Question

# The value of $\sin ({22^ \circ }30')$ isA. $\sqrt {\dfrac{{\sqrt 2 + 1}}{{2\sqrt 2 }}}$ B. $\sqrt {\sqrt 2 - 1}$ C. $\sqrt {\dfrac{{\sqrt 2 - 1}}{{2\sqrt 2 }}}$ D. None of these

Hint: In this type of question, since the angle is expressed both in degree and minutes, we will make use of the half angle formula of sin and solve it.

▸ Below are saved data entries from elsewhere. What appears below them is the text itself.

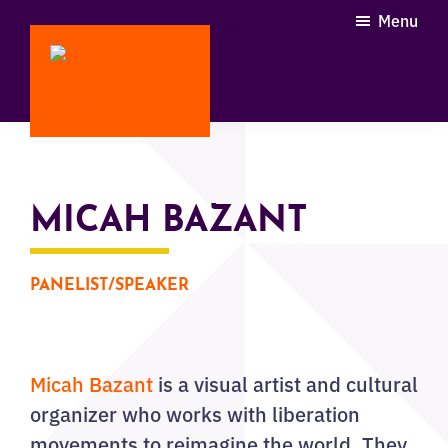
Skip
Menu
to
main
content
Through
the
Portal
Conference
MICAH BAZANT
PANELIST/SPEAKER
Micah Bazant
is a visual artist and cultural
organizer who works with liberation
movements to reimagine the world. They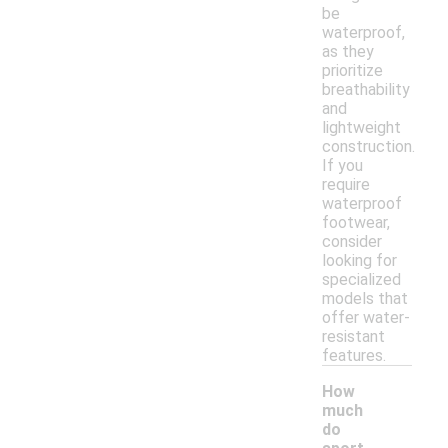
be
waterproof,
as they
prioritize
breathability
and
lightweight
construction.
If you
require
waterproof
footwear,
consider
looking for
specialized
models that
offer water-
resistant
features.
How
much
do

We have to find the value of $\sin ({22^ \circ }30')$
We know that 60 minutes = 1 degree
So, 30’=1/2 degree
So, we can express the given equation as sin $22{\dfrac{1}{2}^0}$ =sin${22.5^0}$
Making use of the half angle formula for sin, we can write $\sin \left( {\dfrac{\theta }{2}} \right) = \pm \sqrt {\dfrac{{1 - \cos \theta }}{2}}$
Here, this is nothing but equal to $\dfrac{\theta }{2} = {22.5^0}$ $\Rightarrow \theta = {45^0}$
Here, we need only the positive value since ${22.5^0}$ lies in the first quadrant where sin is positive
$\Rightarrow \sin ({22.5^0}) = \sqrt {\dfrac{{1 - \cos {{45}^0}}}{2}}$
${\text{ }}\sqrt {\dfrac{{1 - \dfrac{1}{{\sqrt 2 }}}}{2}} \\ = \sqrt {\dfrac{{\sqrt 2 - 1}}{{2\sqrt 2 }}} \\ \Rightarrow \sin ({22^0}33') = \sqrt {\dfrac{{\sqrt 2 - 1}}{{2\sqrt 2 }}} \\$
So, option C is the correct answer for this question

Note: Whenever solving these types of problems first convert the value of angle given in minutes to degrees and solve it or we can also convert it into radians and solve it further.